_Directive:_ Rewrite everything from the start of the items down to the line containing "używania (z wyjątkiem", changing "Oktober" to "October" and leaving all else unchanged.

---

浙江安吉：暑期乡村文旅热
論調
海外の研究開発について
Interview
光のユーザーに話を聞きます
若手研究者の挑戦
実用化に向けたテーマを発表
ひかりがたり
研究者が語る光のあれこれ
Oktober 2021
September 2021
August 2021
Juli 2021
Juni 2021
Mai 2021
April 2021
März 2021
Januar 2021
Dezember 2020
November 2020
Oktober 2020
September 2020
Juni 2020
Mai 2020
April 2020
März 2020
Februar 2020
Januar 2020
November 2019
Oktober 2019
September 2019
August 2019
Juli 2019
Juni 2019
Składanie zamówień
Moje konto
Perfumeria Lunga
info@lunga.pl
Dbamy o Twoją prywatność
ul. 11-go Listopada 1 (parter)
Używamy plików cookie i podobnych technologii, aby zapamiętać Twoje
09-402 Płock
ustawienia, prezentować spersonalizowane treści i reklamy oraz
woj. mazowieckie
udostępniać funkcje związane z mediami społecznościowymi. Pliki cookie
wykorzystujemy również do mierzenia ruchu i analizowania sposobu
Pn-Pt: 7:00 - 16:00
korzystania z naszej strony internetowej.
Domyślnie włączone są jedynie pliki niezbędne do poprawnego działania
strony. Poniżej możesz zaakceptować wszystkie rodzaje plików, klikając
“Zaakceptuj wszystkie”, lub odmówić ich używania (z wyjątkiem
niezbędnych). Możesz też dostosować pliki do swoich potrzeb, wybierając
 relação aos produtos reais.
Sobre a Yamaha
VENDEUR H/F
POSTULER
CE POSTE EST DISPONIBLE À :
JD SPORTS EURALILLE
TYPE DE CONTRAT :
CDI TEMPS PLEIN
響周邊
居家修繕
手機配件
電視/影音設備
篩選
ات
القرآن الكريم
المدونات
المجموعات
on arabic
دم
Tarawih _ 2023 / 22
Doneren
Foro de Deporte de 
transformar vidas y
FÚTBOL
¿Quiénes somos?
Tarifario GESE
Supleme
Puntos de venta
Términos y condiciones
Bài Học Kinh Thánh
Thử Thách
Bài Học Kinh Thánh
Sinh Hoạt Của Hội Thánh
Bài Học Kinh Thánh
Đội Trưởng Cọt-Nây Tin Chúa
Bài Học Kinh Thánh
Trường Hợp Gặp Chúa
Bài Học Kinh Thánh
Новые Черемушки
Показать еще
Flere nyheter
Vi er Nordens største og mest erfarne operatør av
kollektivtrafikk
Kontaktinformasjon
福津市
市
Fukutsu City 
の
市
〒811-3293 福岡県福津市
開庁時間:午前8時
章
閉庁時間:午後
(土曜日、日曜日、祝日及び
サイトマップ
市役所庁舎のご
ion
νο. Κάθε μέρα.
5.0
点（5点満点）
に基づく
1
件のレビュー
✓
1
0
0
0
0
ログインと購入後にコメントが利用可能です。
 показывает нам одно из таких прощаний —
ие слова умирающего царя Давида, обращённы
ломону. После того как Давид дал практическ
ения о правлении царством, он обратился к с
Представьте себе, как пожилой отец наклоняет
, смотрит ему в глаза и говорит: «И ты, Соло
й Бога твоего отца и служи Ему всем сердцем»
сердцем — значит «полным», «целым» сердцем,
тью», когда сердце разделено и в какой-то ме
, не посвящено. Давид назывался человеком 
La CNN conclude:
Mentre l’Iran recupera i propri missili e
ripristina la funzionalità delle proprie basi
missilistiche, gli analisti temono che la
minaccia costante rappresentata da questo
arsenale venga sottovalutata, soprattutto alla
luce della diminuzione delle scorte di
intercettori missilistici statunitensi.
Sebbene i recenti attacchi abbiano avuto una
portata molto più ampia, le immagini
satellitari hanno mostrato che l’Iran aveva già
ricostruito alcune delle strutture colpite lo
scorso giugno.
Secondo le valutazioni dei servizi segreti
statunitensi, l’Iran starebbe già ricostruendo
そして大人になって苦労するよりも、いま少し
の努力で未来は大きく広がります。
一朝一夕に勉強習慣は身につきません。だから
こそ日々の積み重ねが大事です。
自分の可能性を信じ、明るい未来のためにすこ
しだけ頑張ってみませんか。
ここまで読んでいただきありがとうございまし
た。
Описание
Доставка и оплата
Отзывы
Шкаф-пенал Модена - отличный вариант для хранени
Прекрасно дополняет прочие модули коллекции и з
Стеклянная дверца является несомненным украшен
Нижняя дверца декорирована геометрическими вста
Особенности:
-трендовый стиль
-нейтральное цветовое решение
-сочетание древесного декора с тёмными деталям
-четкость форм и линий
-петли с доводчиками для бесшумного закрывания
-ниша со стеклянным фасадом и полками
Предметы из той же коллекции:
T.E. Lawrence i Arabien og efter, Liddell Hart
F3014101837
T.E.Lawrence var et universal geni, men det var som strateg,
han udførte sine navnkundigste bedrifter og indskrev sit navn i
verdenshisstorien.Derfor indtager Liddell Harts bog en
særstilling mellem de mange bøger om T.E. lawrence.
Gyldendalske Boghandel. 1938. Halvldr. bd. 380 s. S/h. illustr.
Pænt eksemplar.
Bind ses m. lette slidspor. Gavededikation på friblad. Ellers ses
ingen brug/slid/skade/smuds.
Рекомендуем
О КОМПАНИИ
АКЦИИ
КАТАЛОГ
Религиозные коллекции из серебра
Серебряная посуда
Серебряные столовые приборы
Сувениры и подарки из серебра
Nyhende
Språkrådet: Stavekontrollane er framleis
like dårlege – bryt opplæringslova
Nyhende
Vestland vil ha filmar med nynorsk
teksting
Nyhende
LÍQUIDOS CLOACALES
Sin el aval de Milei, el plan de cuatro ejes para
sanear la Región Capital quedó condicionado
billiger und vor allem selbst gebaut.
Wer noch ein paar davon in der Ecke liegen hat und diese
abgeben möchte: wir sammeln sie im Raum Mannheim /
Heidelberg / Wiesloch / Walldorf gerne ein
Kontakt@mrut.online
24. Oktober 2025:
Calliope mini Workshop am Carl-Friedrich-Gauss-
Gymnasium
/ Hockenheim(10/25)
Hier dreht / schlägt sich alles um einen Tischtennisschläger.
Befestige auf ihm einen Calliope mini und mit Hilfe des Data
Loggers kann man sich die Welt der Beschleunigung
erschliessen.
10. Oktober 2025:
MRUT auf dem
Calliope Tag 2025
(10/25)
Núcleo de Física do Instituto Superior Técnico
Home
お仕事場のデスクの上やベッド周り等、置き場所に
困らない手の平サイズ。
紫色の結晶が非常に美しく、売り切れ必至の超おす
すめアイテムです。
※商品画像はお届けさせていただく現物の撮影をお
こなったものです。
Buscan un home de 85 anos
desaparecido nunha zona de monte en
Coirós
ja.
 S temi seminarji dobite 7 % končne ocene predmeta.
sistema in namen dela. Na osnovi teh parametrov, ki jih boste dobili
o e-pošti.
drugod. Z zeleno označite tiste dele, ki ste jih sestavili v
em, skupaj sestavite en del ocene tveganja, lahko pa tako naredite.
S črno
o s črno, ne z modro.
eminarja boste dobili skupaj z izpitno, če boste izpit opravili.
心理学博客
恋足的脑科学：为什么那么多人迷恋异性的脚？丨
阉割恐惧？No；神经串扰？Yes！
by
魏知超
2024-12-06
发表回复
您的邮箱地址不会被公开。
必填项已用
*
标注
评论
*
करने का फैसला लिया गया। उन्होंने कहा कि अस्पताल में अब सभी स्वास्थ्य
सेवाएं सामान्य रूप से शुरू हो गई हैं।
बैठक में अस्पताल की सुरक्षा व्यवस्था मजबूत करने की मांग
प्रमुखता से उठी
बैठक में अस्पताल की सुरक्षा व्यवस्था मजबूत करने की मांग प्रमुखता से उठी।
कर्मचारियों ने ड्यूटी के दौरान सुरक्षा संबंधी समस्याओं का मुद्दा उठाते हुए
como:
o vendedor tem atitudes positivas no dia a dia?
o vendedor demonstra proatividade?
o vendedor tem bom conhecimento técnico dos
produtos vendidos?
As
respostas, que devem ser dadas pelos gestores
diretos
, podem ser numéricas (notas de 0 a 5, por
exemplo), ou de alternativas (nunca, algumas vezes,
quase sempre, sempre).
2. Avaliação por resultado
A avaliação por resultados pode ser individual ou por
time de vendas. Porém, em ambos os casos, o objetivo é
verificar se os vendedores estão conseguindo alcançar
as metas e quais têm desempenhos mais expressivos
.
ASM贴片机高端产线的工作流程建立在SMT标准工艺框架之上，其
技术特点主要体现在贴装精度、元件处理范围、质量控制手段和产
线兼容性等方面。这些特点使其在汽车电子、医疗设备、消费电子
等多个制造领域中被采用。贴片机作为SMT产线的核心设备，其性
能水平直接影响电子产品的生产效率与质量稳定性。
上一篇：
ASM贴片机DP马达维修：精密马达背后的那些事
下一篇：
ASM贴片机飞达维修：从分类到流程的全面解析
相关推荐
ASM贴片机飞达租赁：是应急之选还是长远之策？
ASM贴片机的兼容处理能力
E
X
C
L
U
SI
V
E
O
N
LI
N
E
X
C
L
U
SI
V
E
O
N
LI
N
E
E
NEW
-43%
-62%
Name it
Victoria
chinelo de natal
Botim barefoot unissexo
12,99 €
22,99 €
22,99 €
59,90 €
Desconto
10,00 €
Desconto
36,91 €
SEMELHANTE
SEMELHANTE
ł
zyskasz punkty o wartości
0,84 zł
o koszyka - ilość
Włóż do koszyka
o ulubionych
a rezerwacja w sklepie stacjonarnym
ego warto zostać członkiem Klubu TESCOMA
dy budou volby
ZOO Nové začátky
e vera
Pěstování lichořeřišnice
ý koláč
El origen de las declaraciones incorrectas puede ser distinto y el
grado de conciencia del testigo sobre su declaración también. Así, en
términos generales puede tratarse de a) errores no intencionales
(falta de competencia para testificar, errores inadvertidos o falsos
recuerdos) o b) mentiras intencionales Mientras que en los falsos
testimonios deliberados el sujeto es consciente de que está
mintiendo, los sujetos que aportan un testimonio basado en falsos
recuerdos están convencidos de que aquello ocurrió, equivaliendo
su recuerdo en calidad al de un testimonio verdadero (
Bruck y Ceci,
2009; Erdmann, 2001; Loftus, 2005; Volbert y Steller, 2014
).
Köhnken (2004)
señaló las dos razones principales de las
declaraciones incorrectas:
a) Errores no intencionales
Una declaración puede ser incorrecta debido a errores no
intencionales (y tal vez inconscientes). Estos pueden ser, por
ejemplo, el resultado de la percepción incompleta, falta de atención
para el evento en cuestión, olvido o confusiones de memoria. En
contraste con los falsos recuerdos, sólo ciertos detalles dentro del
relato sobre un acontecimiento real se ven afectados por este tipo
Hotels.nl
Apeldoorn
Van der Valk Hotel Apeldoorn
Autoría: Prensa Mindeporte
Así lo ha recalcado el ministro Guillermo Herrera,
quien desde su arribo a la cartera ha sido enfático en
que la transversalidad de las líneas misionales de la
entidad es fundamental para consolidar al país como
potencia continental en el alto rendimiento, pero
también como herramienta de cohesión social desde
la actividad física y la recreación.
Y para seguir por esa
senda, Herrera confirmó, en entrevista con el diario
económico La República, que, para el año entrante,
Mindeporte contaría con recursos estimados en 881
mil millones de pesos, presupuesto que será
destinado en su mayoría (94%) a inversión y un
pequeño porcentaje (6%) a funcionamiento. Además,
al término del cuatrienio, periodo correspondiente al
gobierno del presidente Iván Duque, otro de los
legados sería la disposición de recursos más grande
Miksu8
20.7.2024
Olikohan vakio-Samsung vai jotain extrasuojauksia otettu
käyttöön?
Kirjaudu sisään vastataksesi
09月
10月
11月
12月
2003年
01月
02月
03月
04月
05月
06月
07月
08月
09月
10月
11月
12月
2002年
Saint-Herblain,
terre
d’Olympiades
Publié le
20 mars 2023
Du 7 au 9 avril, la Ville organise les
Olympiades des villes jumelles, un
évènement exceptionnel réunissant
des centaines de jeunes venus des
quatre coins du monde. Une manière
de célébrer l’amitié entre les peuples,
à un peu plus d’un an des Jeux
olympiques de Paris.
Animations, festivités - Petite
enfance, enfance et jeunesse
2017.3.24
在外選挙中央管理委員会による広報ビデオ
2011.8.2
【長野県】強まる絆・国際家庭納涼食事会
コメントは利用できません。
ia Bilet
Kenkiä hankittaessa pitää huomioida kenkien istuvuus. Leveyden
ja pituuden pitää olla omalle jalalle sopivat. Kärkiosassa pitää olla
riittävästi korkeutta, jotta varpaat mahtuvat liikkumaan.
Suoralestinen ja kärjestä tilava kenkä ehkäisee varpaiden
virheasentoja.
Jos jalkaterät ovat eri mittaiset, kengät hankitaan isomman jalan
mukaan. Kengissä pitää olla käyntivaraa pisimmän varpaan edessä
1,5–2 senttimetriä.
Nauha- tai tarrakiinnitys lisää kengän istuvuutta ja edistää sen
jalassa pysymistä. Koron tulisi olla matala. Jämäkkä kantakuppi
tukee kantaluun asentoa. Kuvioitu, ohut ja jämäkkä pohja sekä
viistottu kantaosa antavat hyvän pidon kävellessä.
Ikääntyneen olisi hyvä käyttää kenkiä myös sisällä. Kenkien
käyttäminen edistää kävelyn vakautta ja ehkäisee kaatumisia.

---

_Output below:_
浙江安吉：暑期乡村文旅热
論調
海外の研究開発について
Interview
光のユーザーに話を聞きます
若手研究者の挑戦
実用化に向けたテーマを発表
ひかりがたり
研究者が語る光のあれこれ
October 2021
September 2021
August 2021
Juli 2021
Juni 2021
Mai 2021
April 2021
März 2021
Januar 2021
Dezember 2020
November 2020
October 2020
September 2020
Juni 2020
Mai 2020
April 2020
März 2020
Februar 2020
Januar 2020
November 2019
October 2019
September 2019
August 2019
Juli 2019
Juni 2019
Składanie zamówień
Moje konto
Perfumeria Lunga
info@lunga.pl
Dbamy o Twoją prywatność
ul. 11-go Listopada 1 (parter)
Używamy plików cookie i podobnych technologii, aby zapamiętać Twoje
09-402 Płock
ustawienia, prezentować spersonalizowane treści i reklamy oraz
woj. mazowieckie
udostępniać funkcje związane z mediami społecznościowymi. Pliki cookie
wykorzystujemy również do mierzenia ruchu i analizowania sposobu
Pn-Pt: 7:00 - 16:00
korzystania z naszej strony internetowej.
Domyślnie włączone są jedynie pliki niezbędne do poprawnego działania
strony. Poniżej możesz zaakceptować wszystkie rodzaje plików, klikając
“Zaakceptuj wszystkie”, lub odmówić ich używania (z wyjątkiem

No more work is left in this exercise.